PİRHA – “İşimi geri istiyorum” talebiyle başlattıkları açlık grevinin 140. gününü geride bırakan Nuriye Gülmen ile Semih Özakça, Avrupa İnsan Hakları Mahkemesi’nin (AİHM) isteği üzerine Numune Hastanesi’nde sağlık kurulu tarafından muayene edildi. Öte yandan sosyal medyadan da destekler çığ gibi büyüyor.
‘İşimi geri istiyorum’ talebiyle açlık grevi yapan tutuklu akademisyen Nuriye Gülmen ile öğretmen Semih Özakça’nın avukatları, Anayasa Mahkemesi’nin tutukluluğa yapılan itirazı reddetmesinin ardından AİHM’ye başvurmuştu.
Edinilen bilgiye göre; AİHM’nin isteği üzerine Gülmen ile Özakça önceki gün Numune Hastanesi’ne götürüldü ve sağlık kurulu tarafından incelemeleri yapıldı. Sağlık kurulunun Gülmen ile Özakça ile ilgili raporları, Adli Tıp Kurumu’na gönderildi.
“ÖLMEYİ BEKLEMİYORLAR”
Uzman Doktor Şebnem Korur Fincancı, uzun süreli açlık grevlerinde vücutta değişimlerle ilgili “Organlar ve dokular küçülüyor. Böylelikle bulaşıcı hastalıklara açık oluyorlar, bağışıklık sistemi zarar görmüş oluyor. Daha önceki olgulara baktığımızda açlık grevlerinde bulaşıcı hastalıklarla ilgili ölümler görüyoruz. Beyin dokusunda değişimler ve kasla ilgili sorunlar ortaya çıkabiliyor” dedi. Açlık grevinde B1 vitamini kullanıldığı taktirde bu sorunların daha geç görüldüğünü belirten Korur, “Bu bir protesto ve ölmeyi beklemiyorlar bu bir intihar değil. İnsanların seslerini duyurmak için başka bir yol olmadığını düşündükleri koşullarda kullandıkları bir protesto yöntemi. Uzun süreli açlık grevinde beyin dokusunda hasarlar olabilir. Bilinçleri uzun süre açık kalıyor ama zorluklar ortaya çakacaktır” ifadelerini kullandı.

Görev Maddesi 1: Belge alıntısına göre avukatlar, Anayasa Mahkemesi'nin tutukluluğa yapılan itirazı reddetmesinin ardından hangi mahkemeye başvurmuştur?
Belge alıntısı ile kayıtlar arasında herhangi bir bağlantı bulunmamaktadır.

Veri Bölümü:

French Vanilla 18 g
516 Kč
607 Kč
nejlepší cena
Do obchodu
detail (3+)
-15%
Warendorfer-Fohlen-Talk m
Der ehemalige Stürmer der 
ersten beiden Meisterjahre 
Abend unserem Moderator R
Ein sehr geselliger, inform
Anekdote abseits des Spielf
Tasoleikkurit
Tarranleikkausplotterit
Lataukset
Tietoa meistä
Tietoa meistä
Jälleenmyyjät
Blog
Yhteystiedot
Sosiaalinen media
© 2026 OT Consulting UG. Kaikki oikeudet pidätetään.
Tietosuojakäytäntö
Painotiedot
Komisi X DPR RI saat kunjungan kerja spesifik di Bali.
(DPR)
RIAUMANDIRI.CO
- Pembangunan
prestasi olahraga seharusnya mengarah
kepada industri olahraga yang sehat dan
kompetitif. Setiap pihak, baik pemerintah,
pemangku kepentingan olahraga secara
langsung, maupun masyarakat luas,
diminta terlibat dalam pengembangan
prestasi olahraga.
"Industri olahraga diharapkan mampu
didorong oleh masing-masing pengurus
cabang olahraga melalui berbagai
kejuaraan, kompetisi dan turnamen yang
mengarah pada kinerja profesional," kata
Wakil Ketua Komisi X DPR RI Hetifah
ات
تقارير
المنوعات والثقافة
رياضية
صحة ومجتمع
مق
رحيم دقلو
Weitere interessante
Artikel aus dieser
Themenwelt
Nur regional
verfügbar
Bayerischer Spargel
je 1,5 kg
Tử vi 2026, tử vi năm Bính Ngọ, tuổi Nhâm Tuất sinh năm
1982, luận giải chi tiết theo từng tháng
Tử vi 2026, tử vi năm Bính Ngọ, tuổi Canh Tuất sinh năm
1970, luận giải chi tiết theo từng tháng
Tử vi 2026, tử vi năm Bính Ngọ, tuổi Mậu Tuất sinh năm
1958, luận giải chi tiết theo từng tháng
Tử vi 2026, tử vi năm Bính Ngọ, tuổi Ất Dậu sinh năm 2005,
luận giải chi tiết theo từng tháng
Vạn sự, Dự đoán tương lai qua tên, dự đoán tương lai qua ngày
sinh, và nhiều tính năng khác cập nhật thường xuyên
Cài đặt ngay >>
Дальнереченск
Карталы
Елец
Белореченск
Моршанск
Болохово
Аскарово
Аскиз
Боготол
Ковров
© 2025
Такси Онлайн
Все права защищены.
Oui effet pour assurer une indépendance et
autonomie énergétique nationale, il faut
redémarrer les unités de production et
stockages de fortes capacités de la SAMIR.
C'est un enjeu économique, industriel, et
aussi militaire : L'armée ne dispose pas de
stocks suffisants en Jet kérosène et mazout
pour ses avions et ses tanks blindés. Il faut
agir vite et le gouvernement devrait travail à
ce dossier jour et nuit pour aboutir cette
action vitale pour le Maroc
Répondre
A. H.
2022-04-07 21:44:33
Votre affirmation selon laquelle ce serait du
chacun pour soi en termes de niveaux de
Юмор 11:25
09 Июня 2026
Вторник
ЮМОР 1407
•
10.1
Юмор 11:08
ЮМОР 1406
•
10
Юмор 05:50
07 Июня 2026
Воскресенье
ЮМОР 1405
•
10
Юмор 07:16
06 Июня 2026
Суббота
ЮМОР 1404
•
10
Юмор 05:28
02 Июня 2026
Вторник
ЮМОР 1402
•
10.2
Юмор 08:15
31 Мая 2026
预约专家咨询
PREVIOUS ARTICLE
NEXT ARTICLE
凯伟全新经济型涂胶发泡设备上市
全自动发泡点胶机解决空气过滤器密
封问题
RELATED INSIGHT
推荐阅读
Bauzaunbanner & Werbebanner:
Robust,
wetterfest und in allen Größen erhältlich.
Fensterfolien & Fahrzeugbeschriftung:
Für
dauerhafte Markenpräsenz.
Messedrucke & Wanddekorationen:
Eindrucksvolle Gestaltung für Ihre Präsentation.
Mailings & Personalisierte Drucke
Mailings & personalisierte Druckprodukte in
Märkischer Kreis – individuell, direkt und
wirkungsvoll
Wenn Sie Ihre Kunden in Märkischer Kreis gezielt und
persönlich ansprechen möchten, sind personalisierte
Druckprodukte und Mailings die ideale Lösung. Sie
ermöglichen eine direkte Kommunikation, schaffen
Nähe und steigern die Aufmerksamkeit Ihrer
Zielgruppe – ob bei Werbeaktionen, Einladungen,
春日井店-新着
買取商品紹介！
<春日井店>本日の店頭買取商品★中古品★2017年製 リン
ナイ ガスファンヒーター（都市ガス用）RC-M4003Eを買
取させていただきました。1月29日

Görev Maddesi 2: Kayıtların başından "mengarah pada kinerja" ifadesini içeren satıra kadar (her iki uç dahil) uzanan satırları, "prestasi" kelimesi yerine "pencapaian" kullanarak yeniden yazınız. Geri kalan her şey aynen korunmalı ve yalnızca bu satırlar verilmelidir.

Görev Çözümü 1: Avrupa İnsan Hakları Mahkemesi'ne (AİHM).

Görev Çözümü 2:
French Vanilla 18 g
516 Kč
607 Kč
nejlepší cena
Do obchodu
detail (3+)
-15%
Warendorfer-Fohlen-Talk m
Der ehemalige Stürmer der 
ersten beiden Meisterjahre 
Abend unserem Moderator R
Ein sehr geselliger, inform
Anekdote abseits des Spielf
Tasoleikkurit
Tarranleikkausplotterit
Lataukset
Tietoa meistä
Tietoa meistä
Jälleenmyyjät
Blog
Yhteystiedot
Sosiaalinen media
© 2026 OT Consulting UG. Kaikki oikeudet pidätetään.
Tietosuojakäytäntö
Painotiedot
Komisi X DPR RI saat kunjungan kerja spesifik di Bali.
(DPR)
RIAUMANDIRI.CO
- Pembangunan
pencapaian olahraga seharusnya mengarah
kepada industri olahraga yang sehat dan
kompetitif. Setiap pihak, baik pemerintah,
pemangku kepentingan olahraga secara
langsung, maupun masyarakat luas,
diminta terlibat dalam pengembangan
pencapaian olahraga.
"Industri olahraga diharapkan mampu
didorong oleh masing-masing pengurus
cabang olahraga melalui berbagai
kejuaraan, kompetisi dan turnamen yang
mengarah pada kinerja profesional," kata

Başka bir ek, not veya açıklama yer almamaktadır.